→ **WHAT YOU ARE ASKED TO DO**
Return a copy of each line in the listing that includes the word "Left".

→ **INPUT**
--------

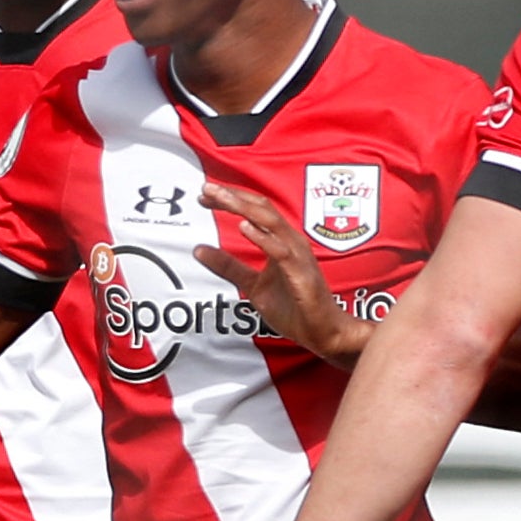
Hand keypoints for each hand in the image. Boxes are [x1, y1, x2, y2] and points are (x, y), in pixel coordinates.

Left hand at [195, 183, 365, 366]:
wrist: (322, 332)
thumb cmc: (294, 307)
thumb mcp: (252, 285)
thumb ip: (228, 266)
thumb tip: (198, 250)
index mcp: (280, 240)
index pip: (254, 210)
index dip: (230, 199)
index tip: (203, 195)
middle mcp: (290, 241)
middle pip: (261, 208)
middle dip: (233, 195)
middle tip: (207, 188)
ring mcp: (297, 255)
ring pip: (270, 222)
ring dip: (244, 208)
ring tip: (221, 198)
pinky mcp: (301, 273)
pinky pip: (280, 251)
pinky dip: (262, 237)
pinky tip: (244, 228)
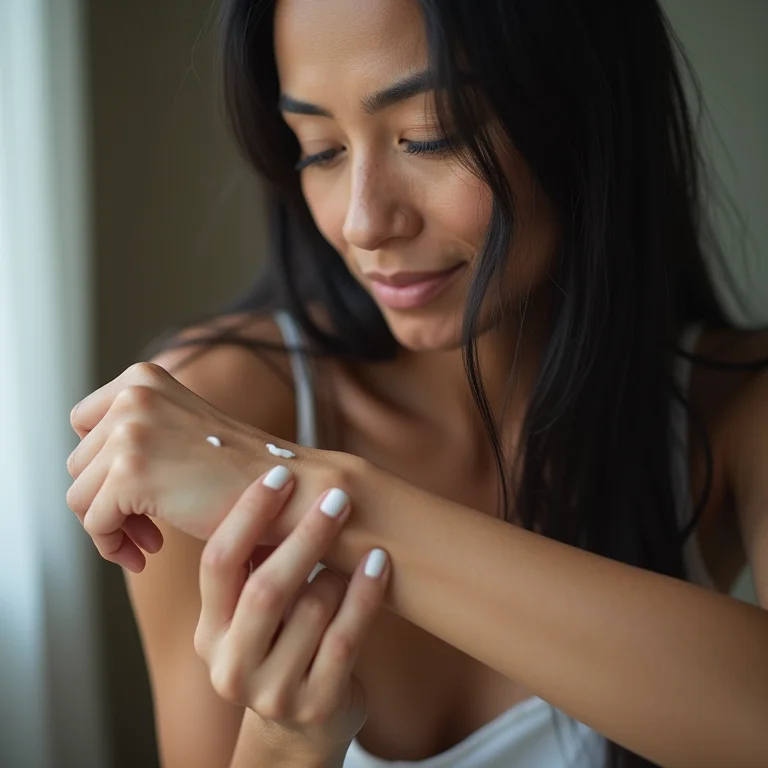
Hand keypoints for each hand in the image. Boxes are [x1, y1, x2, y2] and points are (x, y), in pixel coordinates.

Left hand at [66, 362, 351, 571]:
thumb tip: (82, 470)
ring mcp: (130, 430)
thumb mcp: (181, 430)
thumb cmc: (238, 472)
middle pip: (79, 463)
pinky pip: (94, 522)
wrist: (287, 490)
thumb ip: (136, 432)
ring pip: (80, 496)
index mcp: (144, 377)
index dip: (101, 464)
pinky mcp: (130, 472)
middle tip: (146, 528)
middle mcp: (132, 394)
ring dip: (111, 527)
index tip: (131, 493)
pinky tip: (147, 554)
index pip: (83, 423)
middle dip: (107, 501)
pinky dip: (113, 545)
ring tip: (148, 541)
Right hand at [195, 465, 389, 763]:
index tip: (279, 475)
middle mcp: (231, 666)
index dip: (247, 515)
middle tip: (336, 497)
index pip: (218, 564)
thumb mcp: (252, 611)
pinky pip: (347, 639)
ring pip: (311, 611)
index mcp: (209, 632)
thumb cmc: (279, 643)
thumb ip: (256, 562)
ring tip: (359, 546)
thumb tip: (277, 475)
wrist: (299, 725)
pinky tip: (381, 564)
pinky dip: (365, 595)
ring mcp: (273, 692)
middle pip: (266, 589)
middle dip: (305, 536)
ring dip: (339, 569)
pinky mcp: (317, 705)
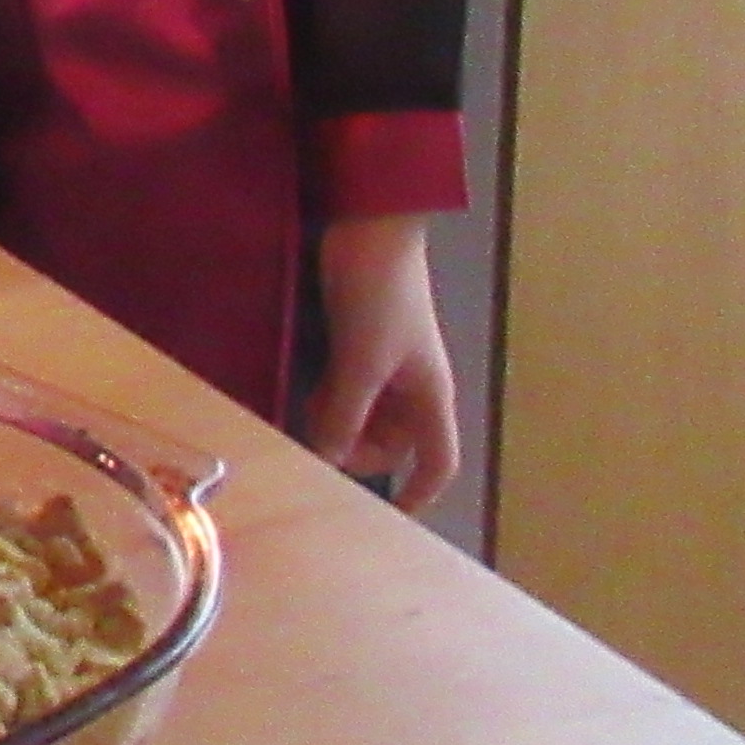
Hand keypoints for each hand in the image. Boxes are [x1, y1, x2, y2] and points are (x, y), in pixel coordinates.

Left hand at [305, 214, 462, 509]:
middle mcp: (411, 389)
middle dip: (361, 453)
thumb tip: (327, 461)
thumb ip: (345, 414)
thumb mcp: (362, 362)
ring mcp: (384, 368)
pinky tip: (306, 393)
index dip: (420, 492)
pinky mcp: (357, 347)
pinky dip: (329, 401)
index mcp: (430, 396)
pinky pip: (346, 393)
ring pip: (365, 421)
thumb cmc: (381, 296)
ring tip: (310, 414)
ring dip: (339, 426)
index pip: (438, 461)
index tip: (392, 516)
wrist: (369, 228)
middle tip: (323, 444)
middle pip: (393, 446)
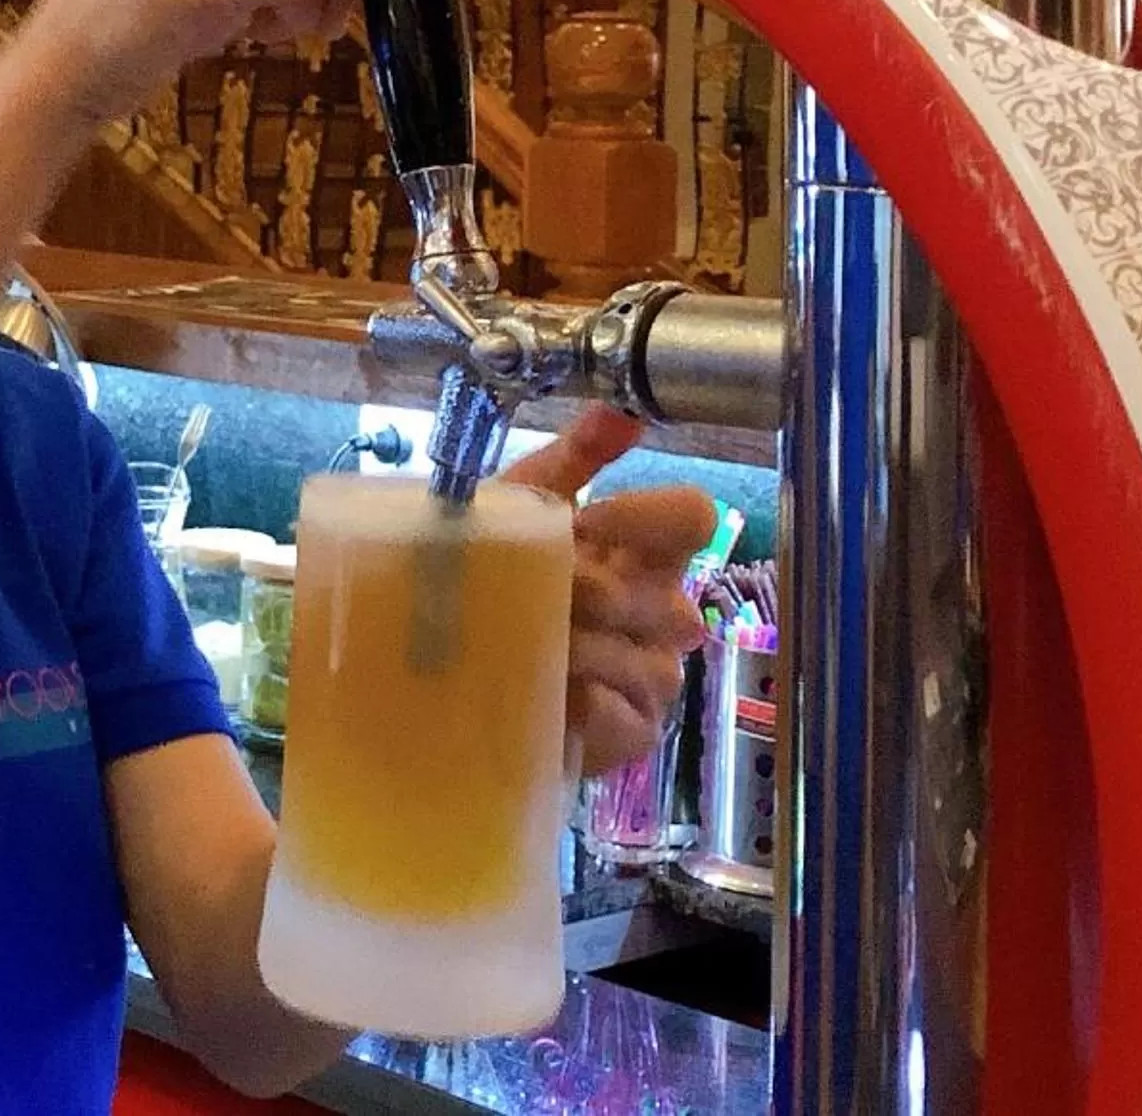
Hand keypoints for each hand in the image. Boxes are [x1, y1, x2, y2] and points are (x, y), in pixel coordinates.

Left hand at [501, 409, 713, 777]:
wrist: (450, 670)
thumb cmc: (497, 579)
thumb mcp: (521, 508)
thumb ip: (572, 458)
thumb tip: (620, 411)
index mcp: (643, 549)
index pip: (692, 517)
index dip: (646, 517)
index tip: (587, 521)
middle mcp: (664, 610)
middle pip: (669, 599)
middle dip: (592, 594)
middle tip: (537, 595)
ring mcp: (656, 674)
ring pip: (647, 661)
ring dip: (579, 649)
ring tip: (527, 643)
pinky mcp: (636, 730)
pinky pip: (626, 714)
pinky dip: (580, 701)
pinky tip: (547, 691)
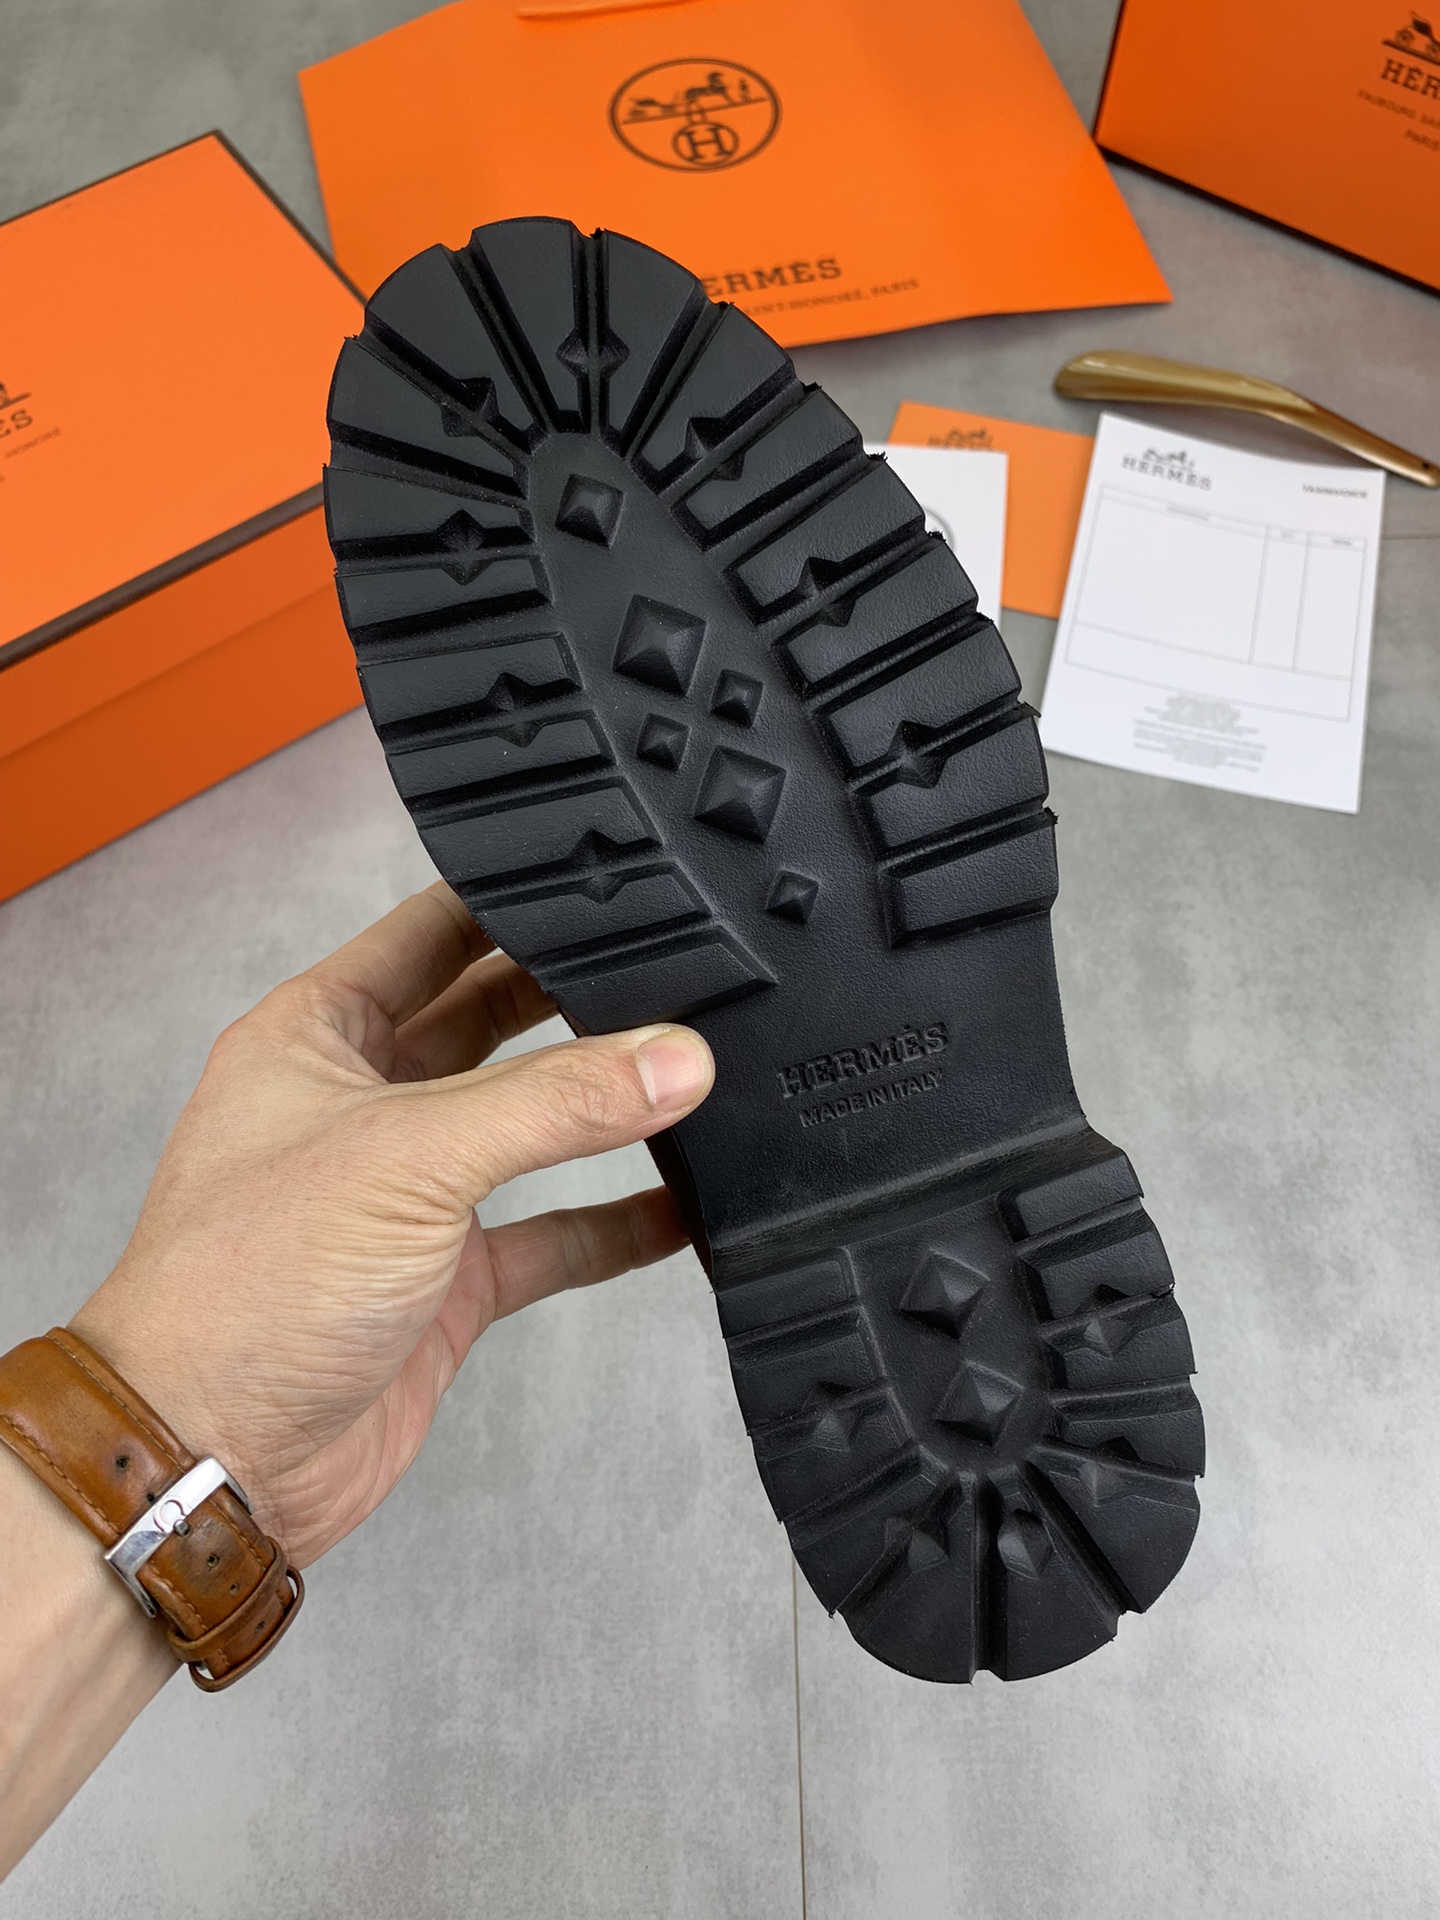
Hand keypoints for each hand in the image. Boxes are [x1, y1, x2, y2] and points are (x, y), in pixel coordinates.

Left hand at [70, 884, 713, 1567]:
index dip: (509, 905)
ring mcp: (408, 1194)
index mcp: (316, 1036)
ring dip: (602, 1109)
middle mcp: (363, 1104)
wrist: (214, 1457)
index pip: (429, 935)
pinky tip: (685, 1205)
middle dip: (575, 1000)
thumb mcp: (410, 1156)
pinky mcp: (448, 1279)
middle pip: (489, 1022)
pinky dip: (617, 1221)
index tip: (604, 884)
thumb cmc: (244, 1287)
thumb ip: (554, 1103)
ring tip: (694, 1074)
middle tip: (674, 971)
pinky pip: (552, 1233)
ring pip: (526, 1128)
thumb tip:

--------

→ **SOLUTION TO THE PROBLEM**
Left hand at [195, 183, 365, 366]:
Left hand at [66, 362, 351, 571]:
Left hand at [305, 214, 462, 509]:
Left hand at [501, 409, 713, 777]:
Left hand at [70, 884, 713, 1567]:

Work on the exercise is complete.